The strength of the High Performance Center in Aachen consists in the suitability of the digitalization and connectivity technologies for various fields of application. At Fraunhofer ILT, for example, researchers have tailored the concept to the manufacture of battery modules. These modules are made up of hundreds or even thousands of individual cells, which have to be welded and bonded to each other using a laser. This is a laborious process that requires high levels of reliability, because if only a single weld is compromised during battery operation, then the whole module can fail. To solve this problem, the experts in Aachen decided to use sensors to monitor the welding. “As a result, we’re able to control the quality of the laser welding in real time or trace it in the product history,” says ILT engineer Alexander Olowinsky. But that is not all: thanks to the complete connectivity of the system and the continuous flow of data, it will be possible to make the manufacturing of batteries more flexible in future. Olowinsky: “At present, the manufacturers usually specify the installation space and the cell type. By contrast, for each application, we’re able to select the ideal battery type with the ideal performance data and the right size to fit perfectly into a vehicle.”

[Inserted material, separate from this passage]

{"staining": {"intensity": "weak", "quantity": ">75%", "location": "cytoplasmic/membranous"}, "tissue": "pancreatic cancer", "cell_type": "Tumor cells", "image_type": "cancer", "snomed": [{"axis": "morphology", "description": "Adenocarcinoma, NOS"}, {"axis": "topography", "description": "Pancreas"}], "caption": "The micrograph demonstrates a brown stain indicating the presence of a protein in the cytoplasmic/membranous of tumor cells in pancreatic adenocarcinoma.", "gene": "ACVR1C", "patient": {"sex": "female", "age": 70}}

Researchers will be presenting the various concepts for networked, adaptive production at the Hannover Messe Preview on February 6 (Exhibition Grounds, Hall 19) and at the Hannover Messe (April 23 to 27; Hall 2, Booth C22). Highlights will include a milling machine that will demonstrate aspects of digitalization and connectivity as well as sensor systems with 5G data transmission. Industry representatives interested in connecting their own technologies in the High Performance Center or further developing in the direction of Industrie 4.0 are very welcome. “We want to open the High Performance Center to industrial partners from different sectors,” says Thomas Bergs. “After all, what makes it so special is that there are no boundaries with regard to applications for networked, adaptive production.”